ENTRIES PROVIDED >>
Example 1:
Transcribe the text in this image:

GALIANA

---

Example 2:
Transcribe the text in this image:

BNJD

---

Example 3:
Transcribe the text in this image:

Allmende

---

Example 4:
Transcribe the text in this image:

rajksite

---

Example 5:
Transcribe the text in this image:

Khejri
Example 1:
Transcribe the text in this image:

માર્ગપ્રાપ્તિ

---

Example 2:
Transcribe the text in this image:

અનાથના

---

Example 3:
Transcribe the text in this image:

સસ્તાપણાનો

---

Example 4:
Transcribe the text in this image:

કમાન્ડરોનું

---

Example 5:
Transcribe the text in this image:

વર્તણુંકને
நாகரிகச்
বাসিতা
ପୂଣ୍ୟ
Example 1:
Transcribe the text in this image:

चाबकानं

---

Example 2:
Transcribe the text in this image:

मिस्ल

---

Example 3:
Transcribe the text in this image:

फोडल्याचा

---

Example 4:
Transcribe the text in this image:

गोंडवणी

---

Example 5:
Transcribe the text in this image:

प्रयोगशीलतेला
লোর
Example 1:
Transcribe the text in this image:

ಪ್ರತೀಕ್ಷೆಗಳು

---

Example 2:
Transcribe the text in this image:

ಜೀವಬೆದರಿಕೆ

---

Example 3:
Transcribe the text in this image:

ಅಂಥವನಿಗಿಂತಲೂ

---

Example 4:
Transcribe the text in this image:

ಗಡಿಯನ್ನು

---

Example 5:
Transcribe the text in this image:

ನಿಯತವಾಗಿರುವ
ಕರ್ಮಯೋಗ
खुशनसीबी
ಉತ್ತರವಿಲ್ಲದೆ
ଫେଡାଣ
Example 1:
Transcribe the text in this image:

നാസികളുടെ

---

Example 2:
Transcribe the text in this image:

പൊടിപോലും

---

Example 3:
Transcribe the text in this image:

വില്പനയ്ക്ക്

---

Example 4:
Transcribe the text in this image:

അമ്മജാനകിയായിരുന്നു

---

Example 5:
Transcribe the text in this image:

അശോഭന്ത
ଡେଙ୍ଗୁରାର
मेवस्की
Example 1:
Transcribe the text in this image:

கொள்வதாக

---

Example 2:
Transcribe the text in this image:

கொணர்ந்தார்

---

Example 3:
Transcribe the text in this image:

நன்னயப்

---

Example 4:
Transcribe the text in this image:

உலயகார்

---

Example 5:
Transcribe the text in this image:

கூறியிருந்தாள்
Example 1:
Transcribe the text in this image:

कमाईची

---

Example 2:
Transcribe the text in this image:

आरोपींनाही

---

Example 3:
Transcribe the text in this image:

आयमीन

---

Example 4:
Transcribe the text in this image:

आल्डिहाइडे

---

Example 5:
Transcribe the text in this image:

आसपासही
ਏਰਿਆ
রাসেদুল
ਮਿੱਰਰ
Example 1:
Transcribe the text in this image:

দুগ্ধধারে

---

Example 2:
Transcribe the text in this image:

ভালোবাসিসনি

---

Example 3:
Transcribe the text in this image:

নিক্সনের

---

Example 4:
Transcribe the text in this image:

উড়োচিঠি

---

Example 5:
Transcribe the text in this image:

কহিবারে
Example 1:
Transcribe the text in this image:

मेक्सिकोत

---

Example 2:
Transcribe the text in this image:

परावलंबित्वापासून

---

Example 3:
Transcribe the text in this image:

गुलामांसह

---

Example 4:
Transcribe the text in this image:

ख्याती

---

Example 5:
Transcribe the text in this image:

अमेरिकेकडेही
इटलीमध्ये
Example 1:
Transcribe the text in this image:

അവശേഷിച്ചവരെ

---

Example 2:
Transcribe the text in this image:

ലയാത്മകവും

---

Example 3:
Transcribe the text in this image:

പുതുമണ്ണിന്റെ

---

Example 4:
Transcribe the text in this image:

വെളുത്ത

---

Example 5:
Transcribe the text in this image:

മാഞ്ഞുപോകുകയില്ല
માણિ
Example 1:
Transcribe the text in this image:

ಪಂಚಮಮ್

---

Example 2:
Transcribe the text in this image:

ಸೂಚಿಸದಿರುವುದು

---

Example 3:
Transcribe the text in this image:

EXERCISE >> Turn every one of the rows above into a numbered list, leaving out the blank lines.

EXERCISE ANSWER >>
1. Example 1:
2. Transcribe the text in this image:
3. GALIANA
4. ---
5. Example 2:
6. Transcribe the text in this image:
7. BNJD
8. ---
9. Example 3:
10. Transcribe the text in this image:
11. Allmende
12. ---
13. Example 4:
14. Transcribe the text in this image:
15. rajksite
16. ---
17. Example 5:
18. Transcribe the text in this image:
19. Khejri
20. Example 1:
21. Transcribe the text in this image:
22. માર્ગપ્રાપ્તિ
23. ---
24. Example 2:
25. Transcribe the text in this image:
26. અનાથના
27. ---
28. Example 3:
29. Transcribe the text in this image:
30. સસ્તાપણાનો
31. ---
32. Example 4:
33. Transcribe the text in this image:
34. કમાન્ડરોનું
35. ---
36. Example 5:
37. Transcribe the text in this image:
38. વર્તણુંકને
39. நாகரிகச்
40. বাসিতা
41. ପୂଣ୍ୟ
42. Example 1:
43. Transcribe the text in this image:
44. चाबकानं
45. ---
46. Example 2:
47. Transcribe the text in this image:
48. मिस्ल
49. ---
50. Example 3:
51. Transcribe the text in this image:
52. फोडल्याचा
53. ---
54. Example 4:
55. Transcribe the text in this image:
56. गोंडवणी
57. ---
58. Example 5:
59. Transcribe the text in this image:
60. प्रयोगशीलतेला
61. লোর
62. Example 1:
63. Transcribe the text in this image:
64. ಪ್ರತೀಕ್ಷೆಗಳು
65. ---
66. Example 2:
67. Transcribe the text in this image:
68. ಜೀವಬೆದರಿಕೆ
69. ---
70. Example 3:
71. Transcribe the text in this image:
72. ಅಂಥವನಿಗಿಂತಲೂ
73. ---
74. Example 4:
75. Transcribe the text in this image:
76. ಗಡಿಯನ್ನು
77. ---
78. Example 5:
79. Transcribe the text in this image:
80. ನಿಯತವಾಗಿರುವ
81. ಕರ್ಮಯೋಗ
82. खुशनसीबी
83. ಉತ್ತರವಿಲ್ಲದೆ
84. ଫେଡାଣ
85. Example 1:
86. Transcribe the text in this image:
87. നാസികളുടെ
88. ---
89. Example 2:
90. Transcribe the text in this image:
91. പൊടിപോലും
92. ---
93. Example 3:
94. Transcribe the text in this image:
95. വില്പനയ്ക്ക്
96. ---
97. Example 4:
98. Transcribe the text in this image:
99. അമ്മജാനകിയായിരുന്നു
100. ---
101. Example 5:
102. Transcribe the text in this image:
103. അശോഭന്ത
104. ଡେଙ୍ଗୁରାର
105. मेवस्की
106. Example 1:
107. Transcribe the text in this image:
108. கொள்வதாக
109. ---
110. Example 2:
111. Transcribe the text in this image:
112. கொணர்ந்தார்
113. ---
114. Example 3:
115. Transcribe the text in this image:
116. நன்னயப்
117. ---
118. Example 4:
119. Transcribe the text in this image:
120. உலயகார்
121. ---
122. Example 5:
123. Transcribe the text in this image:
124. கூறியிருந்தாள்
125. Example 1:
126. Transcribe the text in this image:
127. कमाईची
128. ---
129. Example 2:
130. Transcribe the text in this image:
131. आरोपींनाही
132. ---
133. Example 3:
134. Transcribe the text in this image:
135. आयमीन
136. ---
137. Example 4:
138. Transcribe the text in this image:
139. आल्डिहाइडे
140. ---
141. Example 5:
142. Transcribe the text in this image:
143. आसपासही
144. ਏਰਿਆ
145. রাসেদুল
146. ਮਿੱਰਰ
147. Example 1:
148. Transcribe the text in this image:
149. দুগ্ধধারে
150. ---
151. Example 2:
152. Transcribe the text in this image:
153. ভালোবাসিসনি
154. ---
155. Example 3:
156. Transcribe the text in this image:
157. নিক্সনের
158. ---
159. Example 4:
160. Transcribe the text in this image:
161. উড়োচিঠি
162. ---
163. Example 5:
164. Transcribe the text in this image:
165. কহিবারে
166. Example 1:
167. Transcribe the text in this image:
168. मेक्सिकोत
169. ---
170. Example 2:
171. Transcribe the text in this image:
172. परावलंबित्वापासून
173. ---
174. Example 3:
175. Transcribe the text in this image:
176. गुलामांसह
177. ---
178. Example 4:
179. Transcribe the text in this image:
180. ख्याती
181. ---
182. Example 5:
183. Transcribe the text in this image:
184. अमेरिकेकडेही
185. इटलीमध्ये
186. Example 1:
187. Transcribe the text in this image:
188. അവശേഷിച്ചവരെ
189. ---
190. Example 2:
191. Transcribe the text in this image:
192. ലയാത്മകവും
193. ---
194. Example 3:
195. Transcribe the text in this image:
196. പുതുമണ്ണിന്റെ
197. ---
198. Example 4:
199. Transcribe the text in this image:
200. വെളുത്ത
201. ---
202. Example 5:
203. Transcribe the text in this image:
204. മാഞ്ഞുപോകുകയില്ല
205. માણિ
206. Example 1:
207. Transcribe the text in this image:
208. ಪಂಚಮಮ್
209. ---
210. Example 2:
211. Transcribe the text in this image:
212. ಸೂಚಿಸದಿರುವುದು
213. ---
214. Example 3:
215. Transcribe the text in this image:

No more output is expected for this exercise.